As we have the list of unspent transaction outputs, we can create the txIns of the transaction:
const toUnsignedTxIn = (unspentTxOut: UnspentTxOut) => {
const txIn: TxIn = new TxIn();
txIn.txOutId = unspentTxOut.txOutId;
txIn.txOutIndex = unspentTxOut.txOutIndex;
return txIn;
};
const {includedUnspentTxOuts, leftOverAmount} = findTxOutsForAmount(amount, myUnspentTxouts);
const unsignedTxIns: TxIn[] = includedUnspentTxOuts.map(toUnsignedTxIn);
Next the two txOuts of the transaction are created: One txOut for the receiver of the coins and one txOut for the leftOverAmount`. If the txIns happen to have the exact amount of the desired value (leftOverAmount is 0) we do not create the “leftOver” transaction.
const createTxOuts = (receiverAddress:string, myAddress:string, amount, leftOverAmount: number) => {
const txOut1: TxOut = new TxOut(receiverAddress, amount);
if (leftOverAmount === 0) {
return [txOut1]
} else {
const leftOverTx = new TxOut(myAddress, leftOverAmount);
return [txOut1, leftOverTx];
}
};
Finally we calculate the transaction id and sign the txIns:
const tx: Transaction = new Transaction();
tx.txIns = unsignedTxIns;
tx.txOuts = createTxOuts(receiverAddress, myAddress, amount, leftOverAmount);
tx.id = getTransactionId(tx);
tx.txIns = tx.txIns.map((txIn: TxIn, index: number) => {
txIn.signature = signTxIn(tx, index, privateKey, unspentTxOuts);
return txIn;
});
Let’s also add a meaningful controlling endpoint to for the wallet functionality.
app.post('/mintTransaction', (req, res) => {
const address = req.body.address;
const amount = req.body.amount;
const resp = generatenextBlockWithTransaction(address, amount);
res.send(resp);
});
As it is shown, the end user must only provide the address and the amount of coins for the node. The node will calculate the rest.

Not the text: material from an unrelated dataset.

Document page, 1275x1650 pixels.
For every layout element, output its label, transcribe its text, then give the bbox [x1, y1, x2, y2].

We just implemented a naive unencrypted wallet with simple transaction generation. Although this transaction generation algorithm never creates transactions with more than 2 outputs, it should be noted that the blockchain itself supports any number of outputs. You could create valid a transaction with input of 50 coins and output of 5,15 and 30 coins, but those must be created manually using the /mintRawBlock
interface.
Also, the only way to include a desired transaction in the blockchain is to mint it yourself. The nodes do not exchange information about transactions that are not yet included in the blockchain. This will be addressed in the next chapter.